Lima tahun yang lalu, tepatnya 28 April 2013 untuk pertama kalinya saya mengunjungi lokasi Prasasti Airlangga yang terletak di Desa Klagen, Tropodo -- Krian, Sidoarjo-Jawa Timur.
Tanggal 5 Juni 2017 untuk yang kedua kalinya saya menyempatkan diri menyambangi kembali lokasi berdirinya Prasasti Airlangga, yakni sebuah lempengan batu andesit yang bertuliskan huruf Jawa kuno.
Setahun kemudian, persisnya tanggal 6 April 2018 untuk ketiga kalinya saya mendatangi kembali warisan Raja Airlangga yang berlokasi di Desa Klagen, Sidoarjo itu.
Berbeda dengan dua candi yang pernah saya kunjungi sebelumnya yakni Candi Watoe Toelis (Watu Tulis) dan Candi Dermo, setelah lima tahun berlalu, kedua candi ini masih tersentuh upaya renovasi.
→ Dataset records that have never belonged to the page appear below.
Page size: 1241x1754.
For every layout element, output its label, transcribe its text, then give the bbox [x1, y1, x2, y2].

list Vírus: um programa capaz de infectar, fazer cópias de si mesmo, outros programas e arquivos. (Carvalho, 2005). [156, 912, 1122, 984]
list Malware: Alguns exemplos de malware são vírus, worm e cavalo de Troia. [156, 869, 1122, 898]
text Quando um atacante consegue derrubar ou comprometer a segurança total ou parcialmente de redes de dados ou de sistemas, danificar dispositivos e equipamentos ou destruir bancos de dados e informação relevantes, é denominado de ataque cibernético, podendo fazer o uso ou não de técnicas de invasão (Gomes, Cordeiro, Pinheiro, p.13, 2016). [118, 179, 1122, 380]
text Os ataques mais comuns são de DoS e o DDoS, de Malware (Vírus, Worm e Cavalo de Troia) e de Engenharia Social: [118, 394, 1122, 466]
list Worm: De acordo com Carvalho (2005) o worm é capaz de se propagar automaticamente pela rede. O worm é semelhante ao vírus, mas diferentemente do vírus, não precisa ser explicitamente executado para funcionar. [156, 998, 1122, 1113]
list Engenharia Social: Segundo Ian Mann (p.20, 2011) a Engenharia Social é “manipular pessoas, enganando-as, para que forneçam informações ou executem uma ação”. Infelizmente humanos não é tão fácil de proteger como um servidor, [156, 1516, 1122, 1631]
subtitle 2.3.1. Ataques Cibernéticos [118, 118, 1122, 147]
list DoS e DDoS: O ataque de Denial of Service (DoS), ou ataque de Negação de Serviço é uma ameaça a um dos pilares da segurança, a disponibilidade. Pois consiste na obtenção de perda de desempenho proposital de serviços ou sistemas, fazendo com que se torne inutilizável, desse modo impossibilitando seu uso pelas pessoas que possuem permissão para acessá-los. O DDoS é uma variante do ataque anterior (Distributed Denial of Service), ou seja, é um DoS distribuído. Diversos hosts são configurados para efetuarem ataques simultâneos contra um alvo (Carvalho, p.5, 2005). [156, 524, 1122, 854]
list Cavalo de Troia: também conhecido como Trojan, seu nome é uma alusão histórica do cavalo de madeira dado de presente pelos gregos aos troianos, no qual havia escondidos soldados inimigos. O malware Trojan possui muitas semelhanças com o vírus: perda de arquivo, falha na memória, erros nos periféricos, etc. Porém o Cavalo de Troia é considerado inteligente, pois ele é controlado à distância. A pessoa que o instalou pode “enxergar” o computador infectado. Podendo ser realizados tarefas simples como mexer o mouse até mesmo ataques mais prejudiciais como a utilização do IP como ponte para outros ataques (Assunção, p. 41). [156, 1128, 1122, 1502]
Meski kondisi fisik Candi Watu Tulis masih tetap merana karena sama sekali belum ada upaya rekonstruksi namun setidaknya jalan menuju situs yang diperkirakan merupakan warisan Kerajaan Kahuripan itu sudah mulai dilebarkan dan dilakukan pemavingan.
Sementara Prasasti Airlangga kondisinya masih tetap seperti lima tahun lalu.
Bahkan bangunan rumah warga desa yang ada di dekatnya juga masih sama seperti ketika saya berkunjung ke wilayah itu lima tahun silam.
Sebagai orang awam yang kebetulan suka sejarah, saya melihat Prasasti Airlangga ini harusnya tak terbengkalai seperti itu. Setidaknya mengundang perhatian masyarakat luas karena dilengkapi papan nama yang jelas.
Dari jalan besar Krian, keberadaan situs warisan Airlangga ini juga jarang diketahui orang. Alangkah baiknya jika dibuatkan papan yang berisi petunjuk arah kalau di daerah Klagen Krian, Sidoarjo-Jatim itu terdapat situs bersejarah yang sangat penting, yang sangat berguna sebagai bahan belajar generasi.
Masyarakat awam tak terkecuali saya tentu merasa kesulitan memahami apa sih sebenarnya isi Prasasti Airlangga itu. Apakah tidak sebaiknya pemerintah membuatkan brosur atau papan yang tahan karat yang dipasang dekat lokasi situs yang menjelaskan isi prasasti itu.
Sehingga masyarakat awam dengan mudah memahami isi prasasti dan tidak malah sebaliknya, menganggap situs Airlangga itu hanyalah sebongkah batu yang sama sekali tak berguna.